**PASSAGE TO READ**:
In the original, the fill is slightly transparent so that you can see the top line, so let’s make a small change to both the fill alpha values and the line widths to do that:

chartData %>% filter(Year==2014) %>%
  ggplot() +
  geom_ribbon(aes(x=`Age Code`,ymin=Lower,ymax=Upper,fill=UpperGender),
              alpha=0.8) + #make fill slightly transparent
  geom_line(aes(x=`Age Code`,y=Lower,colour=LowerGender),size=0.9,show.legend = FALSE) + 
  geom_line(aes(x=`Age Code`,y=Upper,colour=UpperGender),size=0.9,show.legend = FALSE) + #we don't need the line colours to have a legend
  scale_fill_manual("",#don't label the legend
                    breaks=c("Male","Female"), #choose the order to display in 
                    labels=c("More Men","More Women"), #match the labelling used in the original
                    values=c(women,men), #colours to use, in the order of the factor not displayed order
                    aesthetics = c("colour", "fill"))+ #change both the line and fills together
  scale_y_continuous("", #the title for the axis
                     limits=c(0,3000000), #set the top and bottom value
                     expand=c(0,0), #don't expand beyond the specified limits
                     breaks=c(0,500000,1000000,1500000,2000000,2500000,3000000), #specify what to put on the axis
                     labels=scales::comma_format(scale=0.001,suffix="k")) + # format the displayed numbers using the scales package
  scale_x_continuous("AGE", #axis title
                     breaks= c(0,10,20,30,40,50,60,70,80,90,100),
                     labels=c("0","10","20","30","40","50","60","70","80","90","100+")) +
  labs(subtitle="POPULATION")+
  theme_minimal() + #apply my prefered theme which is close to what Nathan used
  theme(text=element_text(colour="black"), #all text is black
        plot.subtitle=element_text(size=9),
        axis.text = element_text(colour="black"), #make sure labels are black also
        axis.title.x=element_text(hjust=0,angle=0,size=9),
        panel.grid.minor.x=element_blank(), #turn off minor gridlines
        panel.grid.minor.y=element_blank(), #turn off minor gridlines
        legend.position = c(0.2,0.92), #position legend over the plot
        legend.text = element_text(face="italic") #make italic
        ) -> p

#turn the plot into a gtable object
g <- ggplotGrob(p)

**WRITTEN PROBLEM A**:
Convert everything from the start of the rows down to the line containing "sharpen: on, module defaults" into a numbered list, leaving out blank lines and including both ends.

**TASK INPUT**:
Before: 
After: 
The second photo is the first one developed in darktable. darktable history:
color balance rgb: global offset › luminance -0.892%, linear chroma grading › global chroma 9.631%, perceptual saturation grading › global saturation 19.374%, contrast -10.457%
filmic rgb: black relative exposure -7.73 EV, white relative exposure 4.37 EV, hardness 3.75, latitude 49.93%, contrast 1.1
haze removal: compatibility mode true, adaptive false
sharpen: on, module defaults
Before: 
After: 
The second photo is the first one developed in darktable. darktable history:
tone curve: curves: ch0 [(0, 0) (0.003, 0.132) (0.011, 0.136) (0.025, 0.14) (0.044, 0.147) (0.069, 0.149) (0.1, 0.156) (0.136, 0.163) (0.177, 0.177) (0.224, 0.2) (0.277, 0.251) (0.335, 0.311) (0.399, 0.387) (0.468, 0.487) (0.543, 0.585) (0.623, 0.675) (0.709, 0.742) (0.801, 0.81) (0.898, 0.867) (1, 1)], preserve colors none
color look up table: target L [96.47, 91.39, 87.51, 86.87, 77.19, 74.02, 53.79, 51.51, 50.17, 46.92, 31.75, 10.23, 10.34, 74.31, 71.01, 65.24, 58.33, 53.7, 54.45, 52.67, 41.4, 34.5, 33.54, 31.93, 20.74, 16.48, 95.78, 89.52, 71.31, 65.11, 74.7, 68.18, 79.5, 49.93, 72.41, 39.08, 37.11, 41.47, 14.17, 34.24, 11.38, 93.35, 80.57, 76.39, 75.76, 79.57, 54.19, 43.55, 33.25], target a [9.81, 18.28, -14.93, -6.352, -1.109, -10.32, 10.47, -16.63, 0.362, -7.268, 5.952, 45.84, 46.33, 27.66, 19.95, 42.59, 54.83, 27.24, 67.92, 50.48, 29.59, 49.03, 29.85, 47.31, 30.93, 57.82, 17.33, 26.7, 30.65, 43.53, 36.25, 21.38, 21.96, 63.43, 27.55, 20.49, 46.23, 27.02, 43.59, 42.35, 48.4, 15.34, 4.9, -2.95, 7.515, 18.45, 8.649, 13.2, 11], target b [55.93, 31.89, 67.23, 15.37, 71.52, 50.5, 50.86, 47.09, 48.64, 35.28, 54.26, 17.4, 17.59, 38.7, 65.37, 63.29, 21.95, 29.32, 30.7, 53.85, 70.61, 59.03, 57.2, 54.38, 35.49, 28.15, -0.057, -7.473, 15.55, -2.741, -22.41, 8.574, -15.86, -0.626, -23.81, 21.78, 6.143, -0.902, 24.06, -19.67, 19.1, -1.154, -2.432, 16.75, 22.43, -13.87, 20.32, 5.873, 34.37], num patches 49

**WRITTEN PROBLEM B**:
In the R plotting code, name every function whose name begins with "scale_".

**FINAL ANSWER A**:
1. Before: 
2. After: 
3. The second photo is the first one developed in darktable. darktable history:
4. color balance rgb: global offset › luminance -0.892%, linear chroma grading › global chroma 9.631%, perceptual saturation grading › global saturation 19.374%, contrast -10.457%
5. filmic rgb: black relative exposure -7.73 EV, white relative exposure 4.37 EV, hardness 3.75, latitude 49.93%, contrast 1.1
6. haze removal: compatibility mode true, adaptive false
7. sharpen: on, module defaults

**FINAL ANSWER B**:
scale_fill_manual, scale_y_continuous, scale_x_continuous